子どもの問題を取らないことが実は一番むつかしい
子どもを見守り、口を出さないことは本当にとても忍耐のいることです。
シンドイ時もありました。
小学校時代などは、息子たちの夏休みの自由作品がしょぼすぎて、夏休み明けの作品展に行くのは、正直、辛かったです( ノД`)シクシク…
でも、今では大正解だったと、そう思います〜
勉強や、習い事、部活など、親はノータッチ、ノーチェックでも、子育てにはほぼ問題ないと思います。
そして、本当に痛い目に遭わせたくないなら、子どもが小さいうちに、火が小さいうちに経験するのがおススメです。

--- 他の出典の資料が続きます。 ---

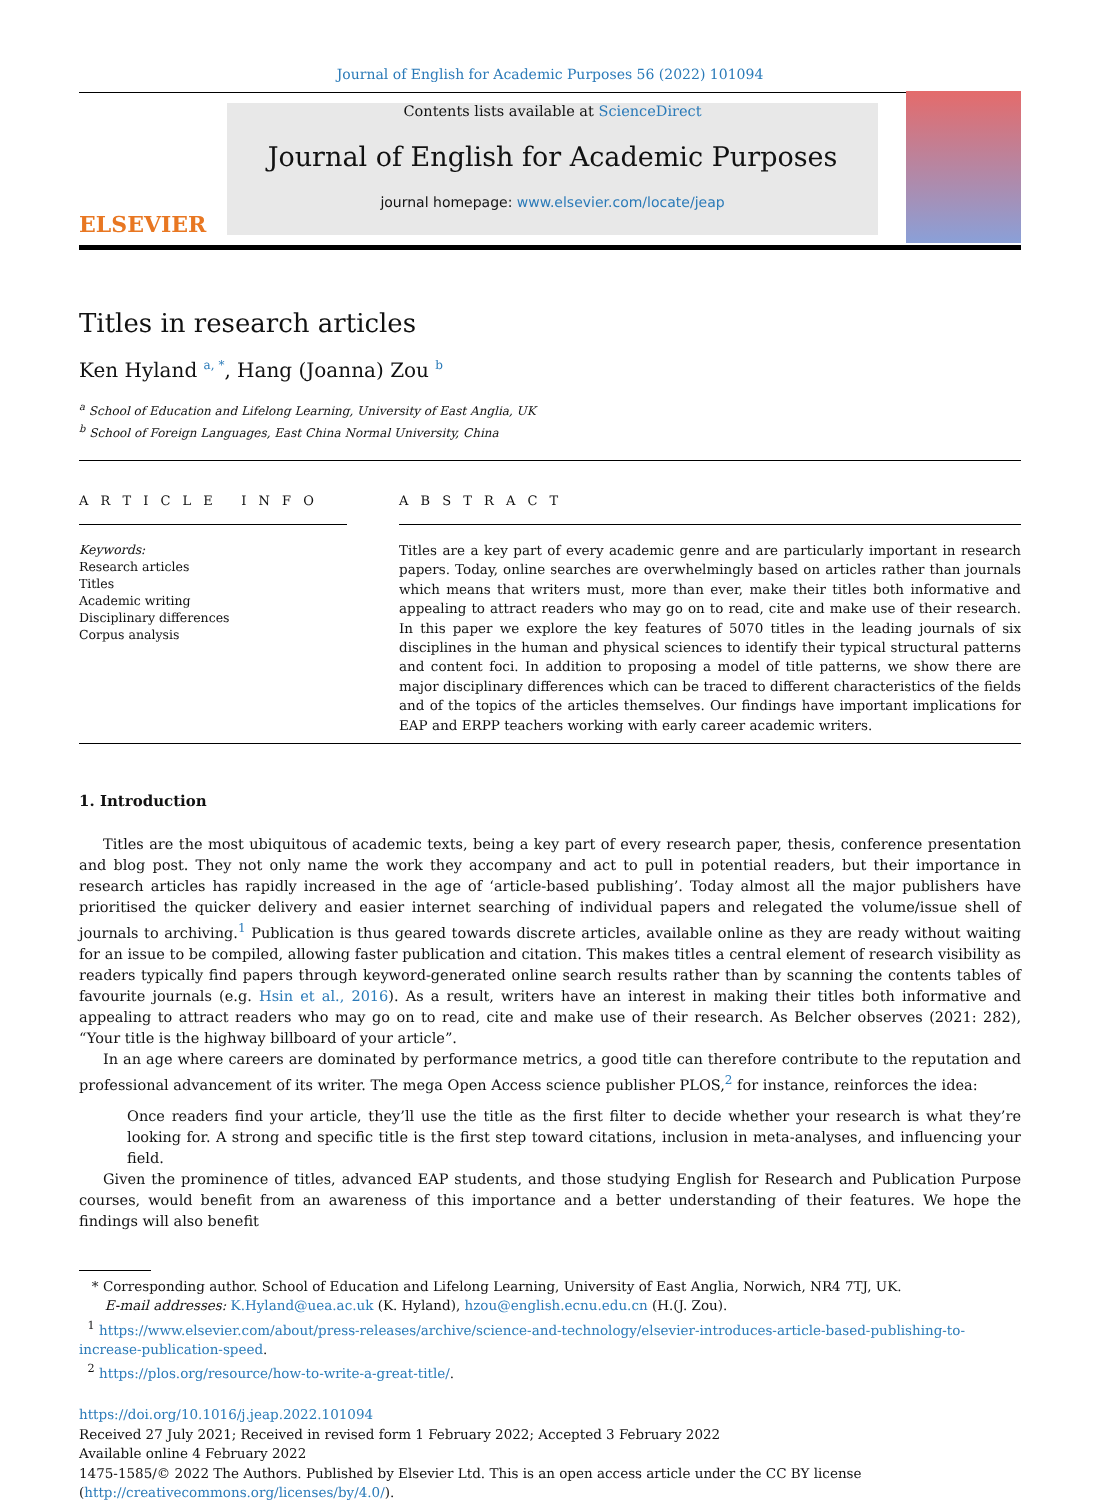Journal of English for Academic Purposes 56 (2022) 101094
ELSEVIER
Contents lists available at ScienceDirect
Journal of English for Academic Purposes
journal homepage: www.elsevier.com/locate/jeap
Titles in research articles
Ken Hyland <sup>a, *</sup>, Hang (Joanna) Zou <sup>b</sup>
<sup>a</sup> School of Education and Lifelong Learning, University of East Anglia, UK
<sup>b</sup> School of Foreign Languages, East China Normal University, China
A R T I C L E I N F O
Keywords:
Research articles
Titles
Academic writing
Disciplinary differences
Corpus analysis
A B S T R A C T
Titles are a key part of every academic genre and are particularly important in research papers. Today, online searches are overwhelmingly based on articles rather than journals which means that writers must, more than ever, make their titles both informative and appealing to attract readers who may go on to read, cite and make use of their research. In this paper we explore the key features of 5070 titles in the leading journals of six disciplines in the human and physical sciences to identify their typical structural patterns and content foci. In addition to proposing a model of title patterns, we show there are major disciplinary differences which can be traced to different characteristics of the fields and of the topics of the articles themselves. Our findings have important implications for EAP and ERPP teachers working with early career academic writers.
1. Introduction
Titles are the most ubiquitous of academic texts, being a key part of every research paper, thesis, conference presentation and blog post. They not only name the work they accompany and act to pull in potential readers, but their importance in research articles has rapidly increased in the age of ‘article-based publishing’. Today almost all the major publishers have prioritised the quicker delivery and easier internet searching of individual papers and relegated the volume/issue shell of journals to archiving.<sup>1</sup> Publication is thus geared towards discrete articles, available online as they are ready without waiting for an issue to be compiled, allowing faster publication and citation. This makes titles a central element of research visibility as readers typically find papers through keyword-generated online search results rather than by scanning the contents tables of favourite journals (e.g. Hsin et al., 2016). As a result, writers have an interest in making their titles both informative and appealing to attract readers who may go on to read, cite and make use of their research. As Belcher observes (2021: 282), “Your title is the highway billboard of your article”.
In an age where careers are dominated by performance metrics, a good title can therefore contribute to the reputation and professional advancement of its writer. The mega Open Access science publisher PLOS,<sup>2</sup> for instance, reinforces the idea:
Once readers find your article, they’ll use the title as the first filter to decide whether your research is what they’re looking for. A strong and specific title is the first step toward citations, inclusion in meta-analyses, and influencing your field.
Given the prominence of titles, advanced EAP students, and those studying English for Research and Publication Purpose courses, would benefit from an awareness of this importance and a better understanding of their features. We hope the findings will also benefit
* Corresponding author. School of Education and Lifelong Learning, University of East Anglia, Norwich, NR4 7TJ, UK.
E-mail addresses: K.Hyland@uea.ac.uk (K. Hyland), hzou@english.ecnu.edu.cn (H.(J. Zou).
<sup>1</sup> https://www.elsevier.com/about/press-releases/archive/science-and-technology/elsevier-introduces-article-based-publishing-to-increase-publication-speed.
<sup>2</sup> https://plos.org/resource/how-to-write-a-great-title/.
https://doi.org/10.1016/j.jeap.2022.101094
Received 27 July 2021; Received in revised form 1 February 2022; Accepted 3 February 2022
Available online 4 February 2022
1475-1585/© 2022 The Authors. Published by Elsevier Ltd. This is an open access article under the CC BY license (http://creativecommons.org/licenses/by/4.0/).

火傷するかもしれませんが、大丈夫。だって、そのために親がすぐ近くにいるんですもんね。
火傷しなければ、火傷の怖さは気づけません。
子どもが成長してからは、問題も火も大きくなります。
一番怖いのは、大火傷を負っているのに、親が何も助けてあげられないことですね。
そして、この”痛さ”は、問題の種類や内容は変わっても、誰もが、人生のどこかのタイミングで味わうようになっている気がします。
子どもに頼まれてから、助けるから、感謝が芽生える
私は、子どもの宿題で彼らが困っていたら、その時に気持ちに寄り添ってあげる事にしていました。
宿題や課題についての、不平不満は日常からよく聞いていました。聞いていると言っても、何かをするわけではありません。
宿題に対するイヤな気持ちを、ただ聞く、という事をしていました。
問題の先取りはしないと決めています。
私が何か、解決してあげようと思わないことです。
そして、彼らが頼んできた時は、できるだけ手伝うスタンスでした。
でオワリですが、
です。
こういう、子どもが頼んでから、親が応える、というやりとりって、実はとても大切だと思うのです。
順番は崩さない様にしていました。
人は、頼んだ時に、頼んだことだけを怒らずにやってくれると、必ず相手に感謝の気持ちがわきます。
なにより、子どもの「主体」を奪わずにすみました。
夏休みの宿題の問題は、子どもにとっても困難に対処する方法を身に付けるチャンス!
今の子どもたちは、困難を経験する機会が少ないような気がします。
子育てに困っているお母さんのほとんどは、「子どもは困っていない」と悩んでいるのです。
だけど、それは、子どもが困っている時の問題を親が今まで肩代わりしすぎてきた結果ではないかな、と思えるのです。
子どもの、困ったり悩んだりする現場を見ると、親はつい、手を差しのべたくなりますが、それが本当に本人が望んでいるのか?よく考えて下さい。
機会を奪わないでいると、彼らは、何か解決策を考え出します。
自分の問題に折り合いをつけることで、人は成長します。
夏休みの宿題は、子どもが問題を抱えるチャンス!
あなたがイライラして問題を先取りすると、子どもはいつまでも依存的なままではないですか?
あなたが子どもや宿題の見方を変えることで、見える景色が変わるかもしれません。